Charlotte, a mãe determinada…

Mas, como é a história de “Sonata de Outono”? A trama é bem simples. Uma filha, Eva (interpretada por Ullmann), recebe em sua casa a mãe, uma renomada pianista, Charlotte (interpretada por Ingrid Bergman). Mas a artista não sabe que Eva também abriga a sua irmã, Helena (interpretada por Lena Nyman), que sofre de problemas motores, algo que angustia Charlotte. Pouco a pouco, Eva e Charlotte vão revolvendo o passado e o que parecia, num primeiro momento, uma relação cordial entre mãe e filha vai revelando camadas de muito ressentimento e até de ódio.

Helena, a filha adoecida…

É um filme pesado e assisti-lo torna-se uma experiência arrebatadora. Temos uma oposição inicial filha frágil e insegura X mãe autossuficiente e determinada onde, pouco a pouco, os papéis se invertem. Eva passa a ser implacável e cruel, não perdoando as constantes viagens da mãe nos tempos de infância e a aparente indiferença de seus sentimentos para com a filha. Ao mesmo tempo, Charlotte deixa de ser a mulher forte e determinada para revelar toda uma fragilidade que vinha também de um relacionamento mal resolvido com sua mãe, onde ela também padecia da indiferença. Ou seja, a gente tem repetições de uma mesma situação de loops de indiferenças maternas que assolavam psicologicamente as filhas.
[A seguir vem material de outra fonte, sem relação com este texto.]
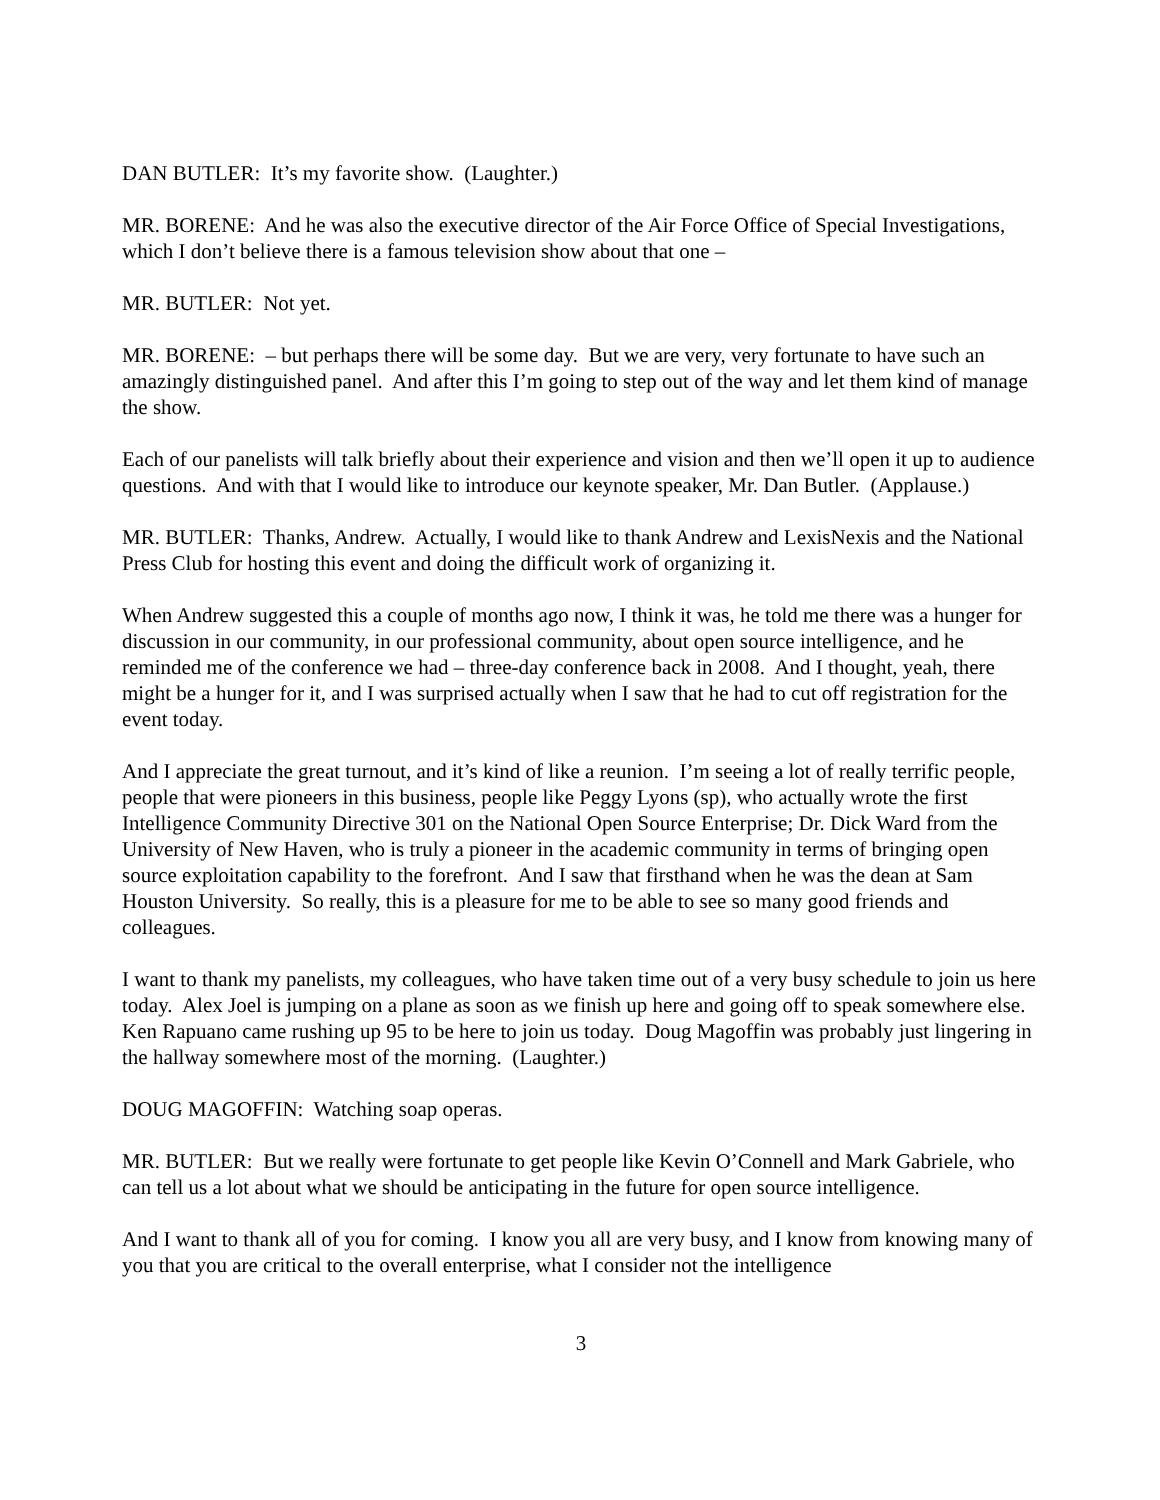DAN BUTLER: It’s my favorite show. (Laughter.)
MR. BORENE: And he was also the executive director of the Air Force Office of Special Investigations, which I don’t believe there is a famous television show about that one –
MR. BUTLER: Not yet.
MR. BORENE: – but perhaps there will be some day. But we are very, very fortunate to have such an amazingly distinguished panel. And after this I’m going to step out of the way and let them kind of manage the show.
Each of our panelists will talk briefly about their experience and vision and then we’ll open it up to audience questions. And with that I would like to introduce our keynote speaker, Mr. Dan Butler. (Applause.)
MR. BUTLER: Thanks, Andrew. Actually, I would like to thank Andrew and LexisNexis and the National Press Club for hosting this event and doing the difficult work of organizing it.
When Andrew suggested this a couple of months ago now, I think it was, he told me there was a hunger for discussion in our community, in our professional community, about open source intelligence, and he reminded me of the conference we had – three-day conference back in 2008. And I thought, yeah, there might be a hunger for it, and I was surprised actually when I saw that he had to cut off registration for the event today.
And I appreciate the great turnout, and it’s kind of like a reunion. I’m seeing a lot of really terrific people, people that were pioneers in this business, people like Peggy Lyons (sp), who actually wrote the first Intelligence Community Directive 301 on the National Open Source Enterprise; Dr. Dick Ward from the University of New Haven, who is truly a pioneer in the academic community in terms of bringing open source exploitation capability to the forefront. And I saw that firsthand when he was the dean at Sam Houston University. So really, this is a pleasure for me to be able to see so many good friends and colleagues.
I want to thank my panelists, my colleagues, who have taken time out of a very busy schedule to join us here today. Alex Joel is jumping on a plane as soon as we finish up here and going off to speak somewhere else. Ken Rapuano came rushing up 95 to be here to join us today. Doug Magoffin was probably just lingering in the hallway somewhere most of the morning. (Laughter.)
DOUG MAGOFFIN: Watching soap operas.
MR. BUTLER: But we really were fortunate to get people like Kevin O’Connell and Mark Gabriele, who can tell us a lot about what we should be anticipating in the future for open source intelligence.
And I want to thank all of you for coming. I know you all are very busy, and I know from knowing many of you that you are critical to the overall enterprise, what I consider not the intelligence
3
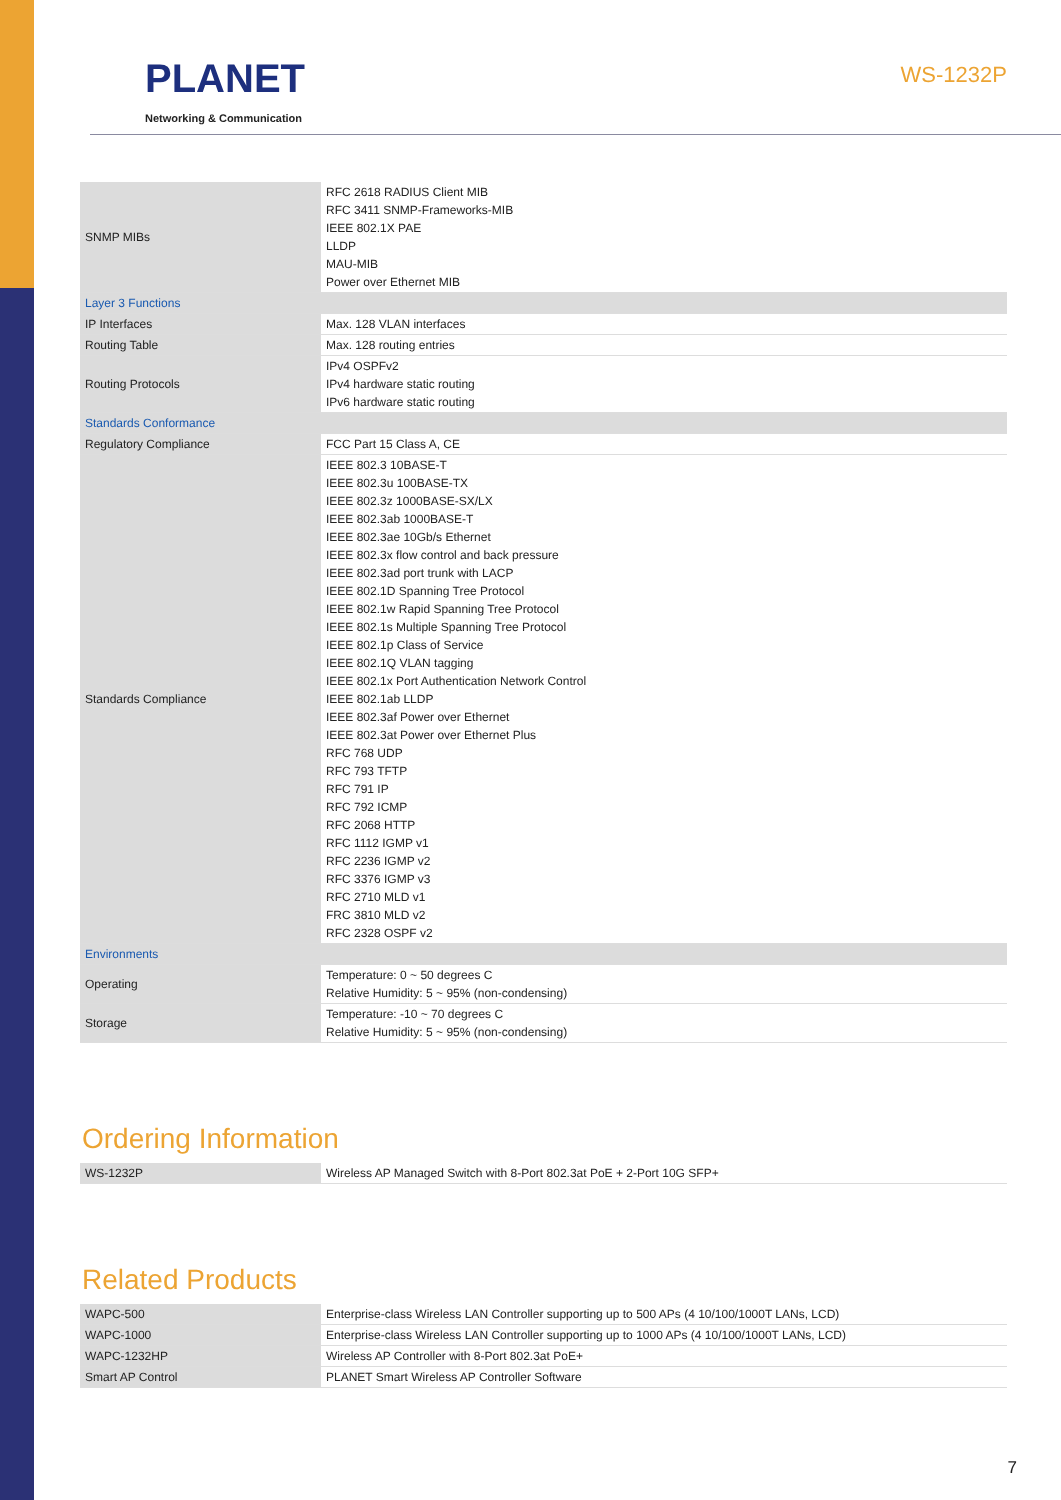PLANET
Networking & Communication
WS-1232P
| SNMP MIBs | RFC 2618 RADIUS Client MIB RFC 3411 SNMP-Frameworks-MIB IEEE 802.1X PAE LLDP MAU-MIB Power over Ethernet MIB |
| Layer 3 Functions | |
| IP Interfaces | Max. 128 VLAN interfaces |
| Routing Table | Max. 128 routing entries |
| Routing Protocols | IPv4 OSPFv2 IPv4 hardware static routing IPv6 hardware static routing |
| Standards Conformance | |
| Regulatory Compliance | FCC Part 15 Class A, CE |
| Standards Compliance | IEEE 802.3 10BASE-T IEEE 802.3u 100BASE-TX IEEE 802.3z 1000BASE-SX/LX IEEE 802.3ab 1000BASE-T IEEE 802.3ae 10Gb/s Ethernet IEEE 802.3x flow control and back pressure IEEE 802.3ad port trunk with LACP IEEE 802.1D Spanning Tree Protocol IEEE 802.1w Rapid Spanning Tree Protocol IEEE 802.1s Multiple Spanning Tree Protocol IEEE 802.1p Class of Service IEEE 802.1Q VLAN tagging IEEE 802.1x Port Authentication Network Control IEEE 802.1ab LLDP IEEE 802.3af Power over Ethernet IEEE 802.3at Power over Ethernet Plus RFC 768 UDP RFC 793 TFTP RFC 791 IP RFC 792 ICMP RFC 2068 HTTP RFC 1112 IGMP v1 RFC 2236 IGMP v2 RFC 3376 IGMP v3 RFC 2710 MLD v1 FRC 3810 MLD v2 RFC 2328 OSPF v2 |
| Environments | |
| Operating | Temperature: 0 ~ 50 degrees C Relative Humidity: 5 ~ 95% (non-condensing) |
| Storage | Temperature: -10 ~ 70 degrees C Relative Humidity: 5 ~ 95% (non-condensing) |
Ordering Information
| WS-1232P | Wireless AP Managed Switch with 8-Port 802.3at PoE + 2-Port 10G SFP+ |
Related Products
| WAPC-500 | Enterprise-class Wireless LAN Controller supporting up to 500 APs (4 10/100/1000T LANs, LCD) |
| WAPC-1000 | Enterprise-class Wireless LAN Controller supporting up to 1000 APs (4 10/100/1000T LANs, LCD) |
| WAPC-1232HP | Wireless AP Controller with 8-Port 802.3at PoE+ |
| Smart AP Control | PLANET Smart Wireless AP Controller Software |
7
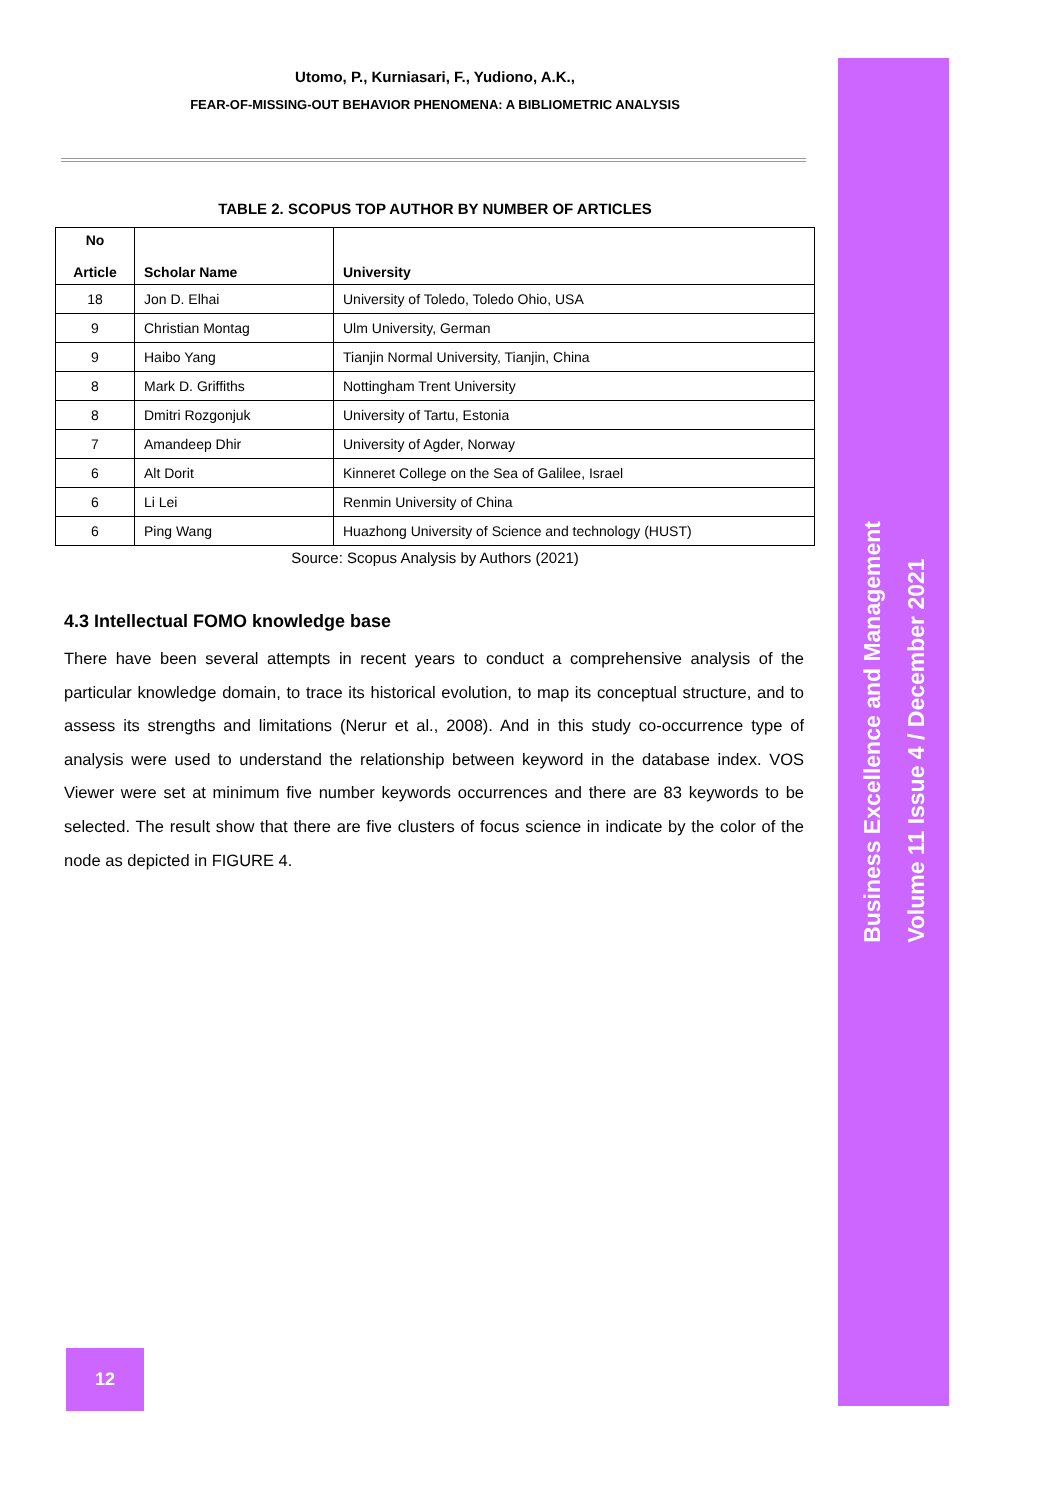Utomo, P., Kurniasari, F., Yudiono, A.K.,
FEAR-OF-MISSING-OUT BEHAVIOR PHENOMENA: A BIBLIOMETRIC ANALYSIS
TABLE 2. SCOPUS TOP AUTHOR BY NUMBER OF ARTICLES
| No Article | Scholar Name | University |
| --- | --- | --- |
| 18 | Jon D. Elhai | University of Toledo, Toledo Ohio, USA |
| 9 | Christian Montag | Ulm University, German |
| 9 | Haibo Yang | Tianjin Normal University, Tianjin, China |
| 8 | Mark D. Griffiths | Nottingham Trent University |
| 8 | Dmitri Rozgonjuk | University of Tartu, Estonia |
| 7 | Amandeep Dhir | University of Agder, Norway |
| 6 | Alt Dorit | Kinneret College on the Sea of Galilee, Israel |
| 6 | Li Lei | Renmin University of China |
| 6 | Ping Wang | Huazhong University of Science and technology (HUST) |
Source: Scopus Analysis by Authors (2021)
4.3 Intellectual FOMO knowledge base
There have been several attempts in recent years to conduct a comprehensive analysis of the particular knowledge domain, to trace its historical evolution, to map its conceptual structure, and to assess its strengths and limitations (Nerur et al., 2008). And in this study co-occurrence type of analysis were used to understand the relationship between keyword in the database index. VOS Viewer were set at minimum five number keywords occurrences and there are 83 keywords to be selected. The result show that there are five clusters of focus science in indicate by the color of the node as depicted in FIGURE 4.
Business Excellence and Management
Volume 11 Issue 4 / December 2021
12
Só que no caso de Charlotte e Eva, temos o agravante de Helena, onde fica citado no filme que a doença da moça também é provocada, de uma certa forma, pelo comportamento da mãe. Aliás, é de Helena o mais terrível grito de angústia do filme, próximo ao seu desfecho que, ao contrário do que pode parecer em toda a película, traz um vento de esperança que substitui a letargia de uma melancolia que a gente vê ao longo da exibição, melancolia essa sacudida nos momentos mais tensos entre Eva e Charlotte.

Lágrimas, muitas lágrimas…

Do ponto de vista técnico, uma coisa chama muito a atenção: o uso dos closes como instrumento dramático. Ver Ullmann e Bergman e suas faces ocupando toda a tela com olhos que se marejavam nas frontes petrificadas (acho muito forte a interpretação onde o ator faz lágrimas brotarem de seus olhos sem qualquer desfiguração da face) era algo de grande impacto.

Um trio da pesada…

E, cá para nós, o close de Ullmann olhando a mãe tocando piano talvez seja um dos mais icônicos e definitivos da História do Cinema, onde a jovem atriz dá a sua personagem toda uma insegurança e fragilidade perante a figura monumentalizada da mãe, que toca a peça com uma indiferença de frieza muito intensa.

Um dos maiores closes da História do Cinema…

Assim, “Sonata de Outono” é um grande momento da História do Cinema, pois traz um excelente roteiro interpretado de forma magistral por uma jovem atriz e uma diva do Cinema Mundial, tudo isso sob a batuta de um dos maiores diretores de cinema de todos os tempos. É um clássico para ver, ter e guardar.